Nearly half of those are school-aged children. Poor nutrition has an immediate impact on their physical well-being and has the potential to undermine their economic well-being for a lifetime.

Education is one of the most powerful determinants of health. Children cannot learn, they cannot thrive, if they are not well-nourished.

So why do we not feed kids at school? Why do we not ensure we fill their bodies with nutrition in the same way we strive to fill their minds with knowledge?

The Conference Board thinks we should. It is interesting that the call is coming from a conservative business group, not from the radical fringe. They recognize a good and necessary investment when they see one.

The knee-jerk response to any suggestion kids be fed at school is that it is too costly, that school boards are already strapped for cash.

Well, it costs about $1 a day to feed children breakfast, and a little more than that for lunch, if done in an organized fashion.

It is a considerable sum when you multiply it by tens or hundreds of thousands of children (depending on whether programs are targeted at poor kids only or are universal).

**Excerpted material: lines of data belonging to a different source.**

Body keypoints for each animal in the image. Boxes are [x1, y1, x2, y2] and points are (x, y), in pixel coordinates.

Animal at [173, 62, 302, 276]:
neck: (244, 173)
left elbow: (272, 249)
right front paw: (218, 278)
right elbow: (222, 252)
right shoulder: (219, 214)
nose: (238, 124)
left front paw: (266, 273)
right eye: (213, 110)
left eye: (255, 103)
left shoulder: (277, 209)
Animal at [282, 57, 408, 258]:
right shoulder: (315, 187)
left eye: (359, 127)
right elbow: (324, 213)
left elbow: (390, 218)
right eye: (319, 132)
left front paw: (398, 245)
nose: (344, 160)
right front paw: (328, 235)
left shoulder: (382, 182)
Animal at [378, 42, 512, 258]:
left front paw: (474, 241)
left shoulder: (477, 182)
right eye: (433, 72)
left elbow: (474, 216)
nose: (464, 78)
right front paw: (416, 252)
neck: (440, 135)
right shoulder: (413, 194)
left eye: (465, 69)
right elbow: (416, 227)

But it is still only a fraction of what we already invest in educating a child. And feeding kids is not just an expense, it has a payback, in the short- and long-term.

It is estimated that, where there are school breakfast programs, teachers gain about 30 minutes a day in effective teaching time. That is because hungry children are disruptive and have more trouble concentrating. Schools with meal programs have better attendance, improved test scores and fewer dropouts. Good nutrition leads to better academic performance, and better prospects.

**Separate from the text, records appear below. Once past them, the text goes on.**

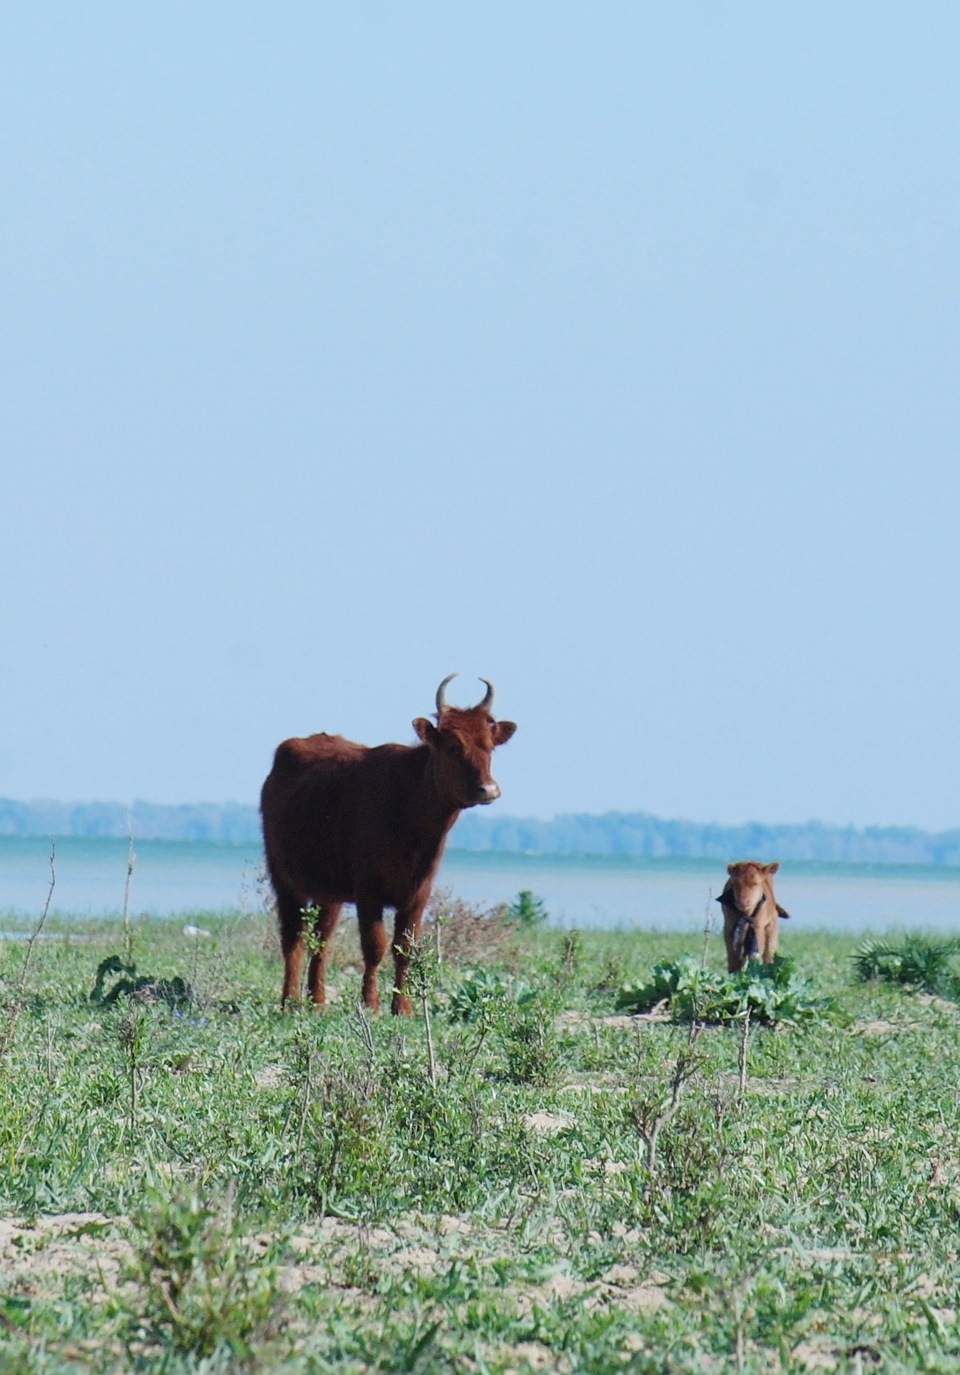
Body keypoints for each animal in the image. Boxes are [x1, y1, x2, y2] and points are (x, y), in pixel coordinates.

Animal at [261, 675, 517, 1014]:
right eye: (453, 747)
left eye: (489, 746)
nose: (488, 789)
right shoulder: (369, 891)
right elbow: (374, 946)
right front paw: (371, 1003)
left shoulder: (418, 894)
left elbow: (404, 948)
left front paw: (403, 1006)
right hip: (285, 879)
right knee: (294, 937)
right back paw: (289, 1000)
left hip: (329, 891)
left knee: (322, 939)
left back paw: (318, 1001)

The Conference Board recommendation of a national feeding program does not imply a huge new bureaucracy is needed.

Canada already has a host of breakfast, lunch and snack programs in schools. They include:

  • Breakfast for Learning, founded by editors at Canadian Living Magazine, which feeds some 300,000 kids;
  • Breakfast Clubs of Canada, which feeds another 120,000 daily;
  • Kids Eat Smart Foundation, 50,000 or so;
  • Farm to School, 20,000 or more.

There are also a number of initiatives in individual schools, within school boards, and within provinces and territories, including free food and subsidized food.

All of these programs already get tax dollars, and they are supplemented by corporate donations (mostly of food like juice, yogurt and fresh produce) and individual donations. (Some are also thinly veiled subsidy programs for farmers and the food industry.)

We already have most of the elements in place for school-based feeding, we just need a more organized, concerted effort instead of a patchwork of programs.

We also need an unflinching commitment to an over-arching goal: No child in a Canadian classroom should be hungry.

Every rumbling of an empty stomach is the sound of opportunity lost, a sign of educational malpractice.